• [DATA SHOWN]:
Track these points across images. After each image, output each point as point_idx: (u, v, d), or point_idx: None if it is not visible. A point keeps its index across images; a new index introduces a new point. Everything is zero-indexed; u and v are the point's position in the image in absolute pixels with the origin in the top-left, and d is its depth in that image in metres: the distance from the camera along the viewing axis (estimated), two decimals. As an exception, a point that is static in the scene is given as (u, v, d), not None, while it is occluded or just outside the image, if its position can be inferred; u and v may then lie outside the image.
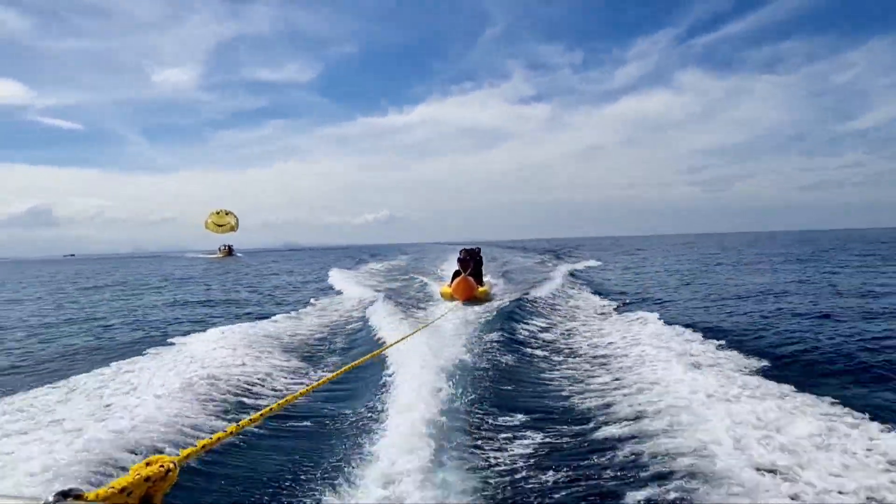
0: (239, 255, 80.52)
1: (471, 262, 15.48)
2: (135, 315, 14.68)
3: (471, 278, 14.27)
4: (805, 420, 4.54)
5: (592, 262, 30.69)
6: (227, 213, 74.97)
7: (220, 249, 78.33)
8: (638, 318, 10.14)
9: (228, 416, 5.29)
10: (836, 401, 5.10)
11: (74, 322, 13.76)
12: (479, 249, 16.62)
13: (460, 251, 16.08)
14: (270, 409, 4.05)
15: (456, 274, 15.07)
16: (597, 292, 15.92)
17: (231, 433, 2.89)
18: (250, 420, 3.36)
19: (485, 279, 16.89)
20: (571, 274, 21.96)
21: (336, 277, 24.60)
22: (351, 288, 19.16)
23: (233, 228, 74.72)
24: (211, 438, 2.36)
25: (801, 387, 5.58)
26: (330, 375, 4.93)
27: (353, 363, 5.69)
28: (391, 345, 5.75)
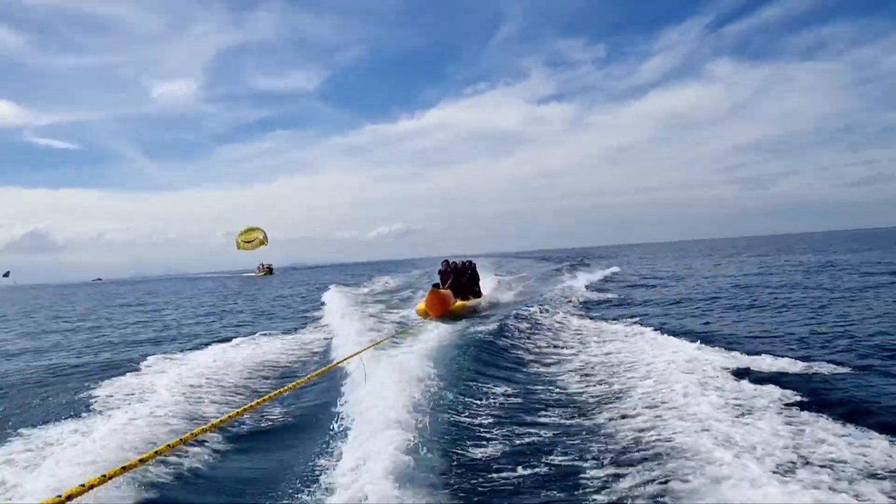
0: (276, 273, 79.54)
1: (451, 274, 14.57)
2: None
3: (446, 291, 13.15)
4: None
5: (612, 271, 29.01)
6: (252, 229, 73.21)
7: (259, 269, 76.58)
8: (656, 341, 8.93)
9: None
10: None
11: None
12: (472, 263, 15.74)
13: (442, 262, 15.30)
14: (212, 426, 4.13)
15: (435, 288, 13.64)
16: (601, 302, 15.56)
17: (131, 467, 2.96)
18: (168, 447, 3.44)
19: (484, 293, 16.05)
20: (586, 286, 20.93)
21: (330, 296, 23.74)
22: (337, 306, 18.60)
23: (262, 242, 72.31)
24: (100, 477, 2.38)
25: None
26: (278, 391, 5.04)
27: (302, 379, 5.75)
28: (345, 360, 5.73)
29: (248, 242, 71.75)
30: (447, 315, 12.60)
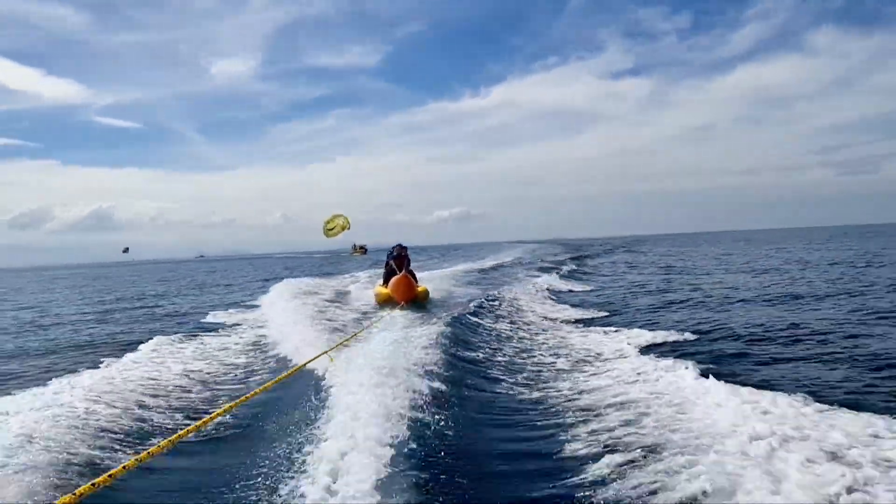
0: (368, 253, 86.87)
1: (405, 259, 14.79)
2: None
3: (409, 276, 13.56)
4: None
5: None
6: (335, 217, 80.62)
7: (353, 249, 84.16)
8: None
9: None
10: None
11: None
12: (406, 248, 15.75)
13: (393, 248, 15.15)
14: (179, 437, 4.01)
15: (390, 273, 14.23)
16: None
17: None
18: (158, 448, 3.36)
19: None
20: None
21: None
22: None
23: (343, 227, 79.25)
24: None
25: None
26: (241, 399, 4.73)
27: (263, 386, 5.44)
28: (315, 358, 5.51)
29: (331, 230, 79.57)
30: (413, 300, 13.02)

• [PROBLEM DETAILS]:
Leave out the images and repeat the rest of the data word for word.

• [WRITTEN ANSWER]:
Track these points across images. After each image, output each point as point_idx: (u, v, d), or point_idx: None if it is not visible. A point keeps its index across images; a new index introduces a new point. Everything is zero-indexed; u and v are the point's position in the image in absolute pixels with the origin in the top-left, and d is its depth in that image in metres: the distance from the camera along the viewing axis (estimated), two decimals. As an exception, a point that is static in the scene is given as (u, v, d), not None, while it is occluded or just outside the image, if its position can be inferred; u and v may then lie outside the image.
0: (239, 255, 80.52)
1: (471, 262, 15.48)
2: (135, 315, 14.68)
3: (471, 278, 14.27)
4: (805, 420, 4.54)
5: (592, 262, 30.69)
6: (227, 213, 74.97)
7: (220, 249, 78.33)
8: (638, 318, 10.14)
9: (228, 416, 5.29)
10: (836, 401, 5.10)
11: (74, 322, 13.76)
12: (479, 249, 16.62)
13: (460, 251, 16.08)
14: (270, 409, 4.05)
15: (456, 274, 15.07)
16: (597, 292, 15.92)
17: (231, 433, 2.89)
18: (250, 420, 3.36)
19: (485, 279, 16.89)
20: (571, 274, 21.96)
21: (336, 277, 24.60)
22: (351, 288, 19.16)
23: (233, 228, 74.72)
24: (211, 438, 2.36)
25: (801, 387, 5.58)
26: (330, 375, 4.93)
27: (353, 363, 5.69)
28: (391, 345, 5.75)
0: (276, 273, 79.54)
1: (451, 274, 14.57)
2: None
3: (446, 291, 13.15)
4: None
5: (612, 271, 29.01)
6: (252, 229, 73.21)
7: (259, 269, 76.58)
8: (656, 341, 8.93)
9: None
10: None
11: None
12: (472, 263, 15.74)
13: (442, 262, 15.30)
14: (212, 426, 4.13)
15: (435, 288, 13.64)
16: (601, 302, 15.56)
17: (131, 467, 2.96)
18: (168, 447, 3.44)
19: (484, 293, 16.05)
20: (586, 286, 20.93)
21: (330, 296, 23.74)
22: (337, 306, 18.60)
23: (262, 242, 72.31)
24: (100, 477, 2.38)
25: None
26: (278, 391, 5.04)
27: (302, 379, 5.75)
28: (345, 360, 5.73)
29: (248, 242, 71.75)
30: (447, 315, 12.60)
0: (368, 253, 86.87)
1: (405, 259, 14.79)
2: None
3: (409, 276, 13.56)
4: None
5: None
6: (335, 217, 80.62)
7: (353, 249, 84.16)
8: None
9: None
10: None
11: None
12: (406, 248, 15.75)
13: (393, 248, 15.15)
14: (179, 437, 4.01)
15: (390, 273, 14.23)
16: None
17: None
18: (158, 448, 3.36)
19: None
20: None
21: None
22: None
23: (343, 227, 79.25)
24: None
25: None
26: (241, 399, 4.73)
27: (263, 386, 5.44)
28: (315, 358, 5.51)
29: (331, 230, 79.57)
30: (413, 300, 13.02)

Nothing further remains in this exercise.